UPDATED: Fonterra shareholders turn down bid for smaller board
(Updates, recasts with final vote on board resolution, added comment)
By Fiona Rotherham
Nov. 25 (BusinessDesk) - Fonterra Cooperative Group shareholder support for a proposal to reduce the board size was evenly split and has led to the company acknowledging change is needed sooner rather than later in its governance and representation.
A total of 53.8 percent of shareholders voted in favour of the resolution put forward by former directors Colin Armer and Greg Gent to cut the board size from 13 to nine directors but it required 75 percent support to get it across the line under the cooperative’s constitution. It also needed support from 50 percent of shareholder councillors.
The resolution was opposed by the board and Shareholders’ Council, who both said a governance review already under way was a better option. Shareholders have been told the review will see an information booklet sent to them early next year, farmer consultations in February, and a May/June vote at a special extraordinary meeting.
In a statement, Armer said the Shareholders' Council had been "found wanting and totally misread farmers' views" on Fonterra's governance. "Their criticism of our proposal was absurd."
Gent said he was still happy with the outcome of the vote and the big turnout showed that a clear majority of shareholders wanted the board to do something now.
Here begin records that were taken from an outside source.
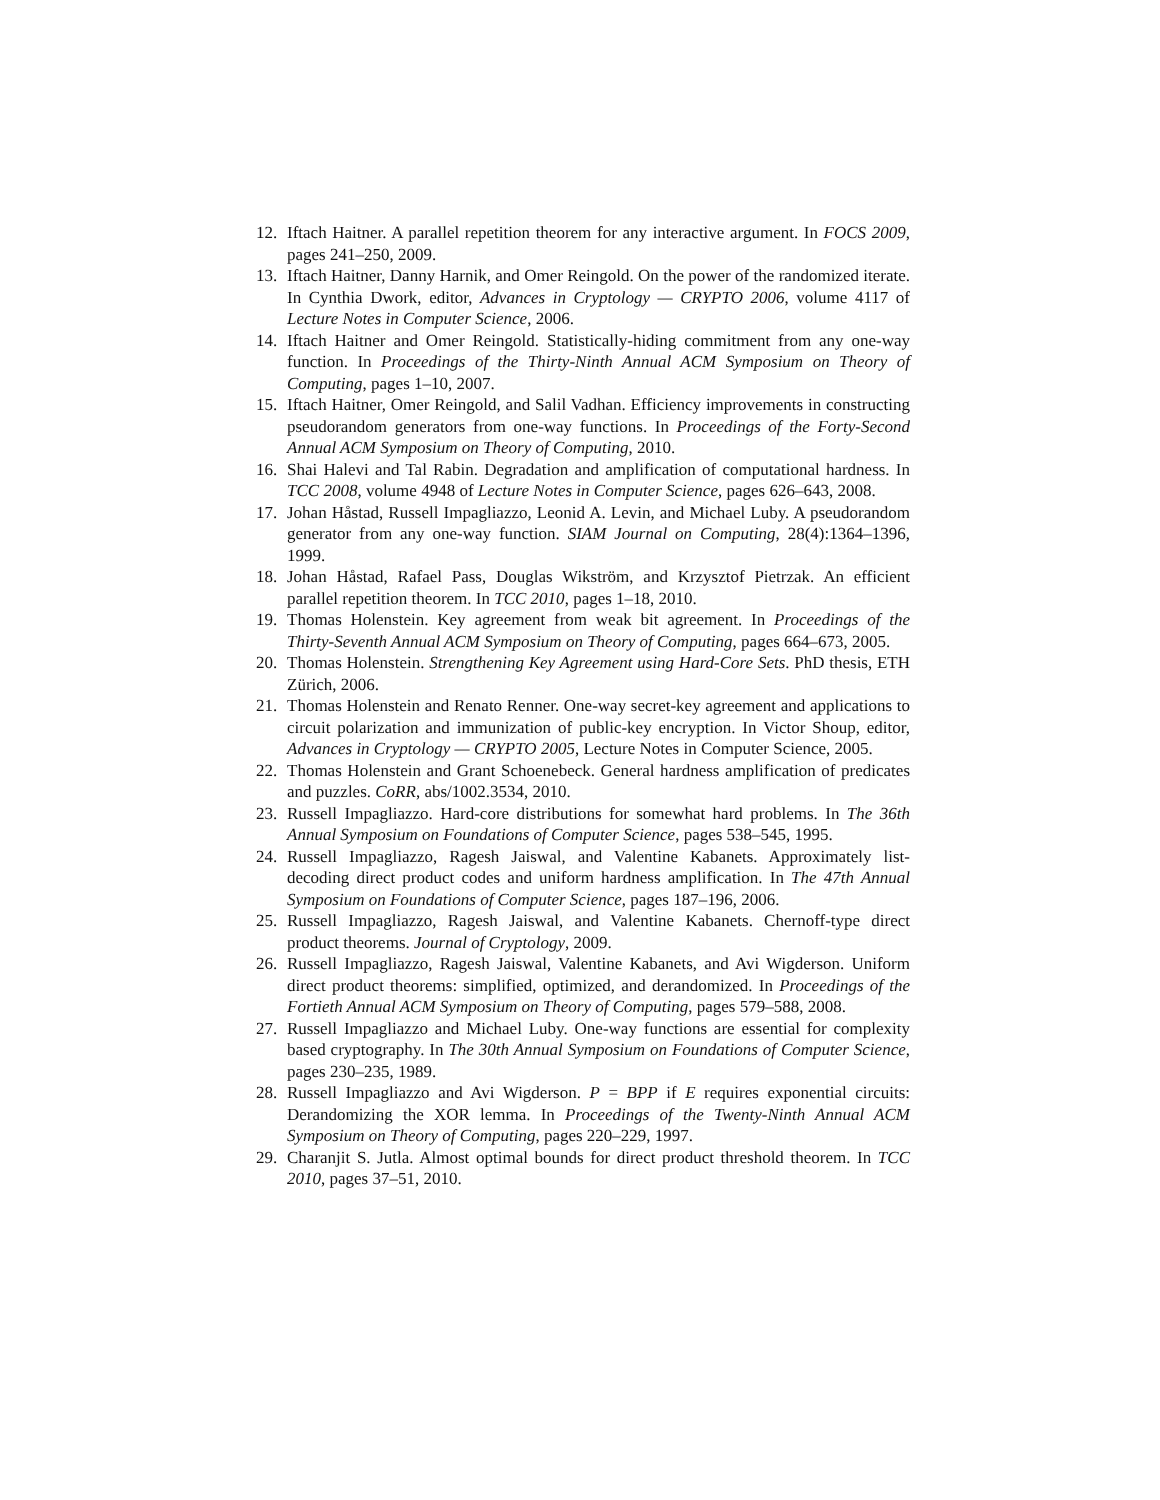12. Iftach Haitner. A parallel repetition theorem for any interactive argument. In FOCS 2009, pages 241–250, 2009.
13. Iftach Haitner, Danny Harnik, and Omer Reingold. On the power of the randomized iterate. In Cynthia Dwork, editor, Advances in Cryptology — CRYPTO 2006, volume 4117 of Lecture Notes in Computer Science, 2006.
14. Iftach Haitner and Omer Reingold. Statistically-hiding commitment from any one-way function. In Proceedings of the Thirty-Ninth Annual ACM Symposium on Theory of Computing, pages 1–10, 2007.
15. Iftach Haitner, Omer Reingold, and Salil Vadhan. Efficiency improvements in constructing pseudorandom generators from one-way functions. In Proceedings of the Forty-Second Annual ACM Symposium on Theory of Computing, 2010.
16. Shai Halevi and Tal Rabin. Degradation and amplification of computational hardness. In TCC 2008, volume 4948 of Lecture Notes in Computer Science, pages 626–643, 2008.
17. Johan Håstad, Russell Impagliazzo, Leonid A. Levin, and Michael Luby. A pseudorandom generator from any one-way function. SIAM Journal on Computing, 28(4):1364–1396, 1999.
18. Johan Håstad, Rafael Pass, Douglas Wikström, and Krzysztof Pietrzak. An efficient parallel repetition theorem. In TCC 2010, pages 1–18, 2010.
19. Thomas Holenstein. Key agreement from weak bit agreement. In Proceedings of the Thirty-Seventh Annual ACM Symposium on Theory of Computing, pages 664–673, 2005.
20. Thomas Holenstein. Strengthening Key Agreement using Hard-Core Sets. PhD thesis, ETH Zürich, 2006.
21. Thomas Holenstein and Renato Renner. One-way secret-key agreement and applications to circuit polarization and immunization of public-key encryption. In Victor Shoup, editor, Advances in Cryptology — CRYPTO 2005, Lecture Notes in Computer Science, 2005.
22. Thomas Holenstein and Grant Schoenebeck. General hardness amplification of predicates and puzzles. CoRR, abs/1002.3534, 2010.
23. Russell Impagliazzo. Hard-core distributions for somewhat hard problems. In The 36th Annual Symposium on Foundations of Computer Science, pages 538–545, 1995.
24. Russell Impagliazzo, Ragesh Jaiswal, and Valentine Kabanets. Approximately list-decoding direct product codes and uniform hardness amplification. In The 47th Annual Symposium on Foundations of Computer Science, pages 187–196, 2006.
25. Russell Impagliazzo, Ragesh Jaiswal, and Valentine Kabanets. Chernoff-type direct product theorems. Journal of Cryptology, 2009.
26. Russell Impagliazzo, Ragesh Jaiswal, Valentine Kabanets, and Avi Wigderson. Uniform direct product theorems: simplified, optimized, and derandomized. In Proceedings of the Fortieth Annual ACM Symposium on Theory of Computing, pages 579–588, 2008.
27. Russell Impagliazzo and Michael Luby. One-way functions are essential for complexity based cryptography. In The 30th Annual Symposium on Foundations of Computer Science, pages 230–235, 1989.
28. Russell Impagliazzo and Avi Wigderson. P = BPP if E requires exponential circuits: Derandomizing the XOR lemma. In Proceedings of the Twenty-Ninth Annual ACM Symposium on Theory of Computing, pages 220–229, 1997.
29. Charanjit S. Jutla. Almost optimal bounds for direct product threshold theorem. In TCC 2010, pages 37–51, 2010.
There had been hot debate on the issue which the two former directors were pushing because they want to see a “fitter, leaner, more agile Fonterra”, saying the move would improve board efficiency and decision-making.
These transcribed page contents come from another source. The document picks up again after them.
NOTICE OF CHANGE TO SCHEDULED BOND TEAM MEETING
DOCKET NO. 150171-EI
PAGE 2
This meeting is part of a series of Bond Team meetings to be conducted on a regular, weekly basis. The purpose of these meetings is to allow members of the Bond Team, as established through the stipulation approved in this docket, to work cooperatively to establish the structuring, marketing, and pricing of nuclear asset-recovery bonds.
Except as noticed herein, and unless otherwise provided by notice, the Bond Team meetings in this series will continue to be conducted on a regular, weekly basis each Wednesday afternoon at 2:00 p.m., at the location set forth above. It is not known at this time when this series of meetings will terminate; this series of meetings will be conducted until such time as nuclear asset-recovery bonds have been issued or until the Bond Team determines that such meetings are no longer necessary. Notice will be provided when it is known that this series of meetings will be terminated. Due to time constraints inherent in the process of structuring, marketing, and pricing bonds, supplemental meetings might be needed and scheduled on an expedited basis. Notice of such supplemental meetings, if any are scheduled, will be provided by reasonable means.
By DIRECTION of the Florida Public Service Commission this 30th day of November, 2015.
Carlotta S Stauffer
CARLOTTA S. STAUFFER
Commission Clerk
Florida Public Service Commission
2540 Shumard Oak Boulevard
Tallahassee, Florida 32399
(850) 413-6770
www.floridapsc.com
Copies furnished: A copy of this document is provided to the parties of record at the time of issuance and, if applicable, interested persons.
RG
“I haven’t heard anyone say they don’t support a smaller board but they didn’t support the process we put forward,” he said.
Many shareholders expressed concern the move could affect continuity and be disruptive at the top level of the business.
Armer questioned why the governance review, first promised at an annual meeting three years ago and then sidelined, had been so hastily resumed once the resolution was put forward. He also said the board had misrepresented the resolution in the board papers by saying it would involve all directors standing down at once when in fact independent directors would remain in place to ensure continuity.
Director Malcolm Bailey said external advice and a lot of work had been done on the governance review and had been ready to take it to farmers for consultation, but the botulism scare occurred and the decision was made to shelve it for awhile.
“We felt there was no burning platform but it is clear from this that there is a roughly 50:50 split from shareholders on this and we now have to find a way to bring you all back together and find a proposal that can get wider support,” he said.
Chairman John Wilson said the board had started work on the governance review in 2012/2013 and he was “passionate” about the issue. He said it had been good to see the shareholder enthusiasm in the room over governance and he hoped that would lead to a good quality conversation continuing during the review process next year.
He said while a lot of work had already been done, including advice from outside consultants, the review would be refreshed, given the changes in the global dairy market including the supply and demand imbalance and lower dairy prices.